## Your task
Rewrite the Gaussian quadrature text starting with "Gaussian quadrature is" and going on through "given weight function?", replacing every occurrence of "nodes" with "abscissas".

Gaussian quadrature is a family of quadrature rules whose nodes are the roots of orthogonal polynomials associated with a weight function, chosen together with their weights to achieve the maximum possible degree of exactness for a given number of nodes.

Scope

This topic covers the construction of Gaussian rules from the roots of orthogonal polynomials, the Gauss-Legendre rule and weighted variants (Gauss-Chebyshev, Gauss-Hermite, Gauss-Laguerre), the Golub-Welsch eigenvalue algorithm for computing nodes and weights, and Gauss-Kronrod extensions used for practical error estimation.

Core questions

  • How does placing nodes at the roots of orthogonal polynomials double the degree of exactness compared with fixed-node rules?
  • How are the nodes and weights computed accurately for a given weight function?
  • How do weighted Gaussian rules handle integrals with singular or infinite-domain weight functions?

## Data provided

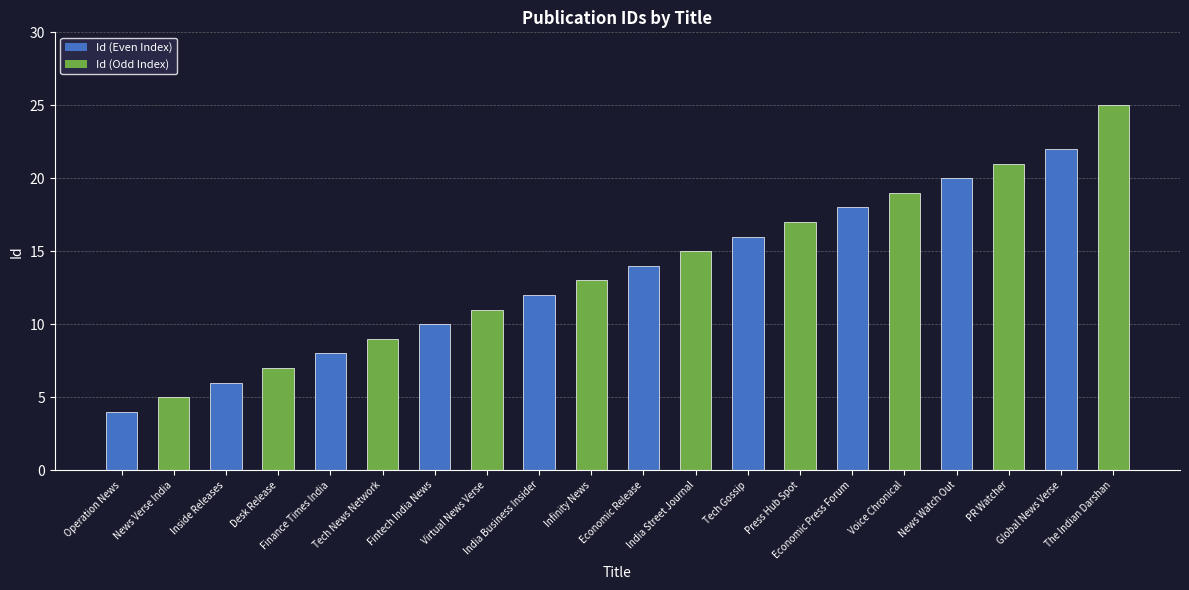

What is the label of the 15th bar from the left?

Economic Press Forum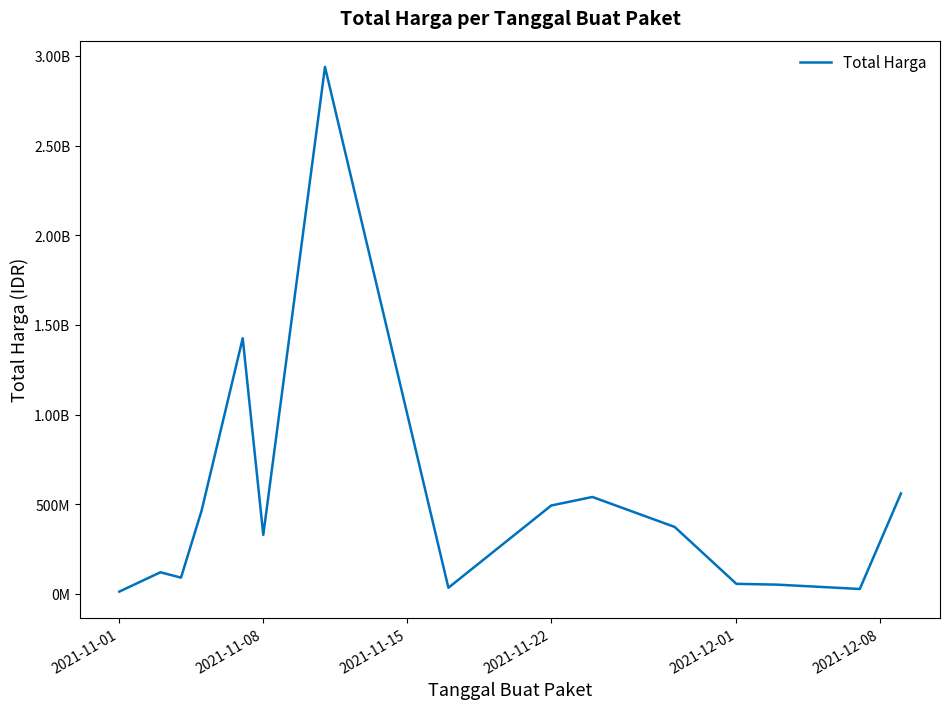

Is this an area chart (filled region under the line)?

No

## Solution below
Gaussian quadrature is a family of quadrature rules whose abscissas are the roots of orthogonal polynomials associated with a weight function, chosen together with their weights to achieve the maximum possible degree of exactness for a given number of abscissas.

Scope

This topic covers the construction of Gaussian rules from the roots of orthogonal polynomials, the Gauss-Legendre rule and weighted variants (Gauss-Chebyshev, Gauss-Hermite, Gauss-Laguerre), the Golub-Welsch eigenvalue algorithm for computing abscissas and weights, and Gauss-Kronrod extensions used for practical error estimation.

Core questions

  • How does placing abscissas at the roots of orthogonal polynomials double the degree of exactness compared with fixed-node rules?
  • How are the abscissas and weights computed accurately for a given weight function?